EXERCISE OBJECTIVE >>
Transcribe the entries exactly as given and skip whatever images they hold.

INPUT >>
******

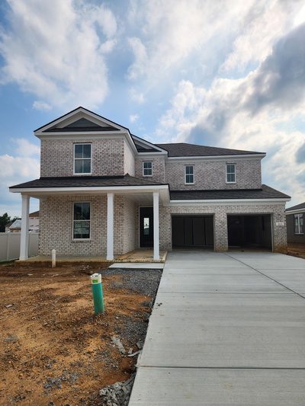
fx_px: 270
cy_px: 203
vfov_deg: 73.9
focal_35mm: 23
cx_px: 152
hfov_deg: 58.9
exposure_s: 1/3717
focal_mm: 5.4
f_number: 1.8
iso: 20
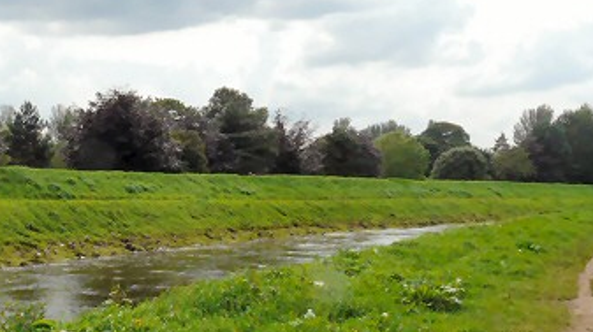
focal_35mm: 58
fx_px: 911
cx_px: 121
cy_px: 200
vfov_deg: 20.7
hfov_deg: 34.9
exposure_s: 1/320
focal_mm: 4.6
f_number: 5.6
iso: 100
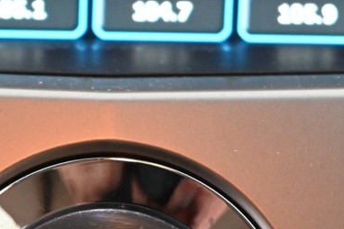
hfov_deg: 10.0
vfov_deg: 6.6
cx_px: -32
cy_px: 408
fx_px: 1940
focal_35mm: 203
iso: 5600
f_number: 6
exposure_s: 1/60
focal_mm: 47
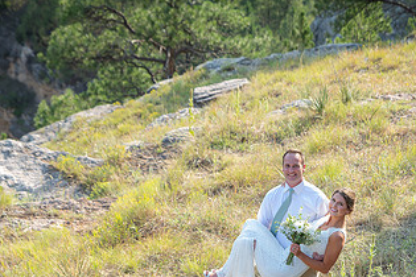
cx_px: 273
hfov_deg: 15.9
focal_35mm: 129
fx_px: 1491
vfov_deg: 10.6
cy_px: 241
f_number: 3.5
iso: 200
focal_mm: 70
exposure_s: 1/320
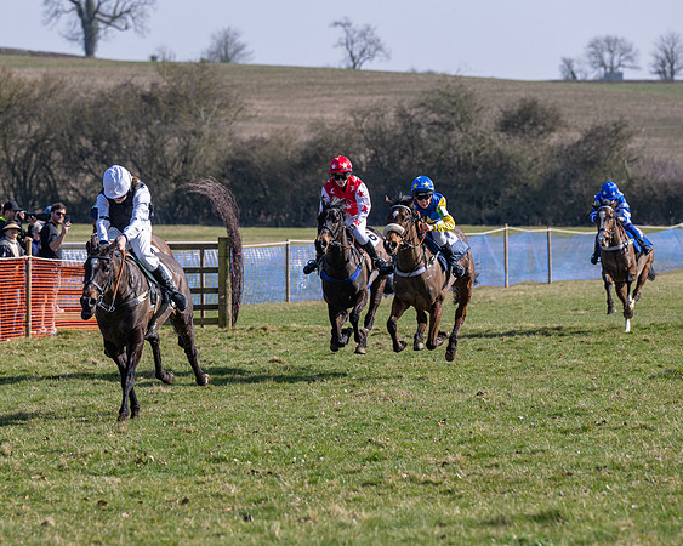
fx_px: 4922
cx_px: 209
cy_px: 265
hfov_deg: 7.9
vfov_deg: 6.3
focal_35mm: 244
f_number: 5
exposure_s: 1/1250
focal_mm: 165
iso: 200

******

SOLUTION FOR THIS EXERCISE >>
fx_px: 270
cy_px: 203
vfov_deg: 73.9
focal_35mm: 23
cx_px: 152
hfov_deg: 58.9
exposure_s: 1/3717
focal_mm: 5.4
f_number: 1.8
iso: 20
focal_35mm: 58
fx_px: 911
cx_px: 121
cy_px: 200
vfov_deg: 20.7
hfov_deg: 34.9
exposure_s: 1/320
focal_mm: 4.6
f_number: 5.6
iso: 100
hfov_deg: 10.0
vfov_deg: 6.6
cx_px: -32
cy_px: 408
fx_px: 1940
focal_35mm: 203
iso: 5600
f_number: 6
exposure_s: 1/60
focal_mm: 47
cx_px: 273
hfov_deg: 15.9
focal_35mm: 129
fx_px: 1491
vfov_deg: 10.6
cy_px: 241
f_number: 3.5
iso: 200
focal_mm: 70
exposure_s: 1/320
fx_px: 4922
cx_px: 209
cy_px: 265
hfov_deg: 7.9
vfov_deg: 6.3
focal_35mm: 244
f_number: 5
exposure_s: 1/1250
focal_mm: 165
iso: 200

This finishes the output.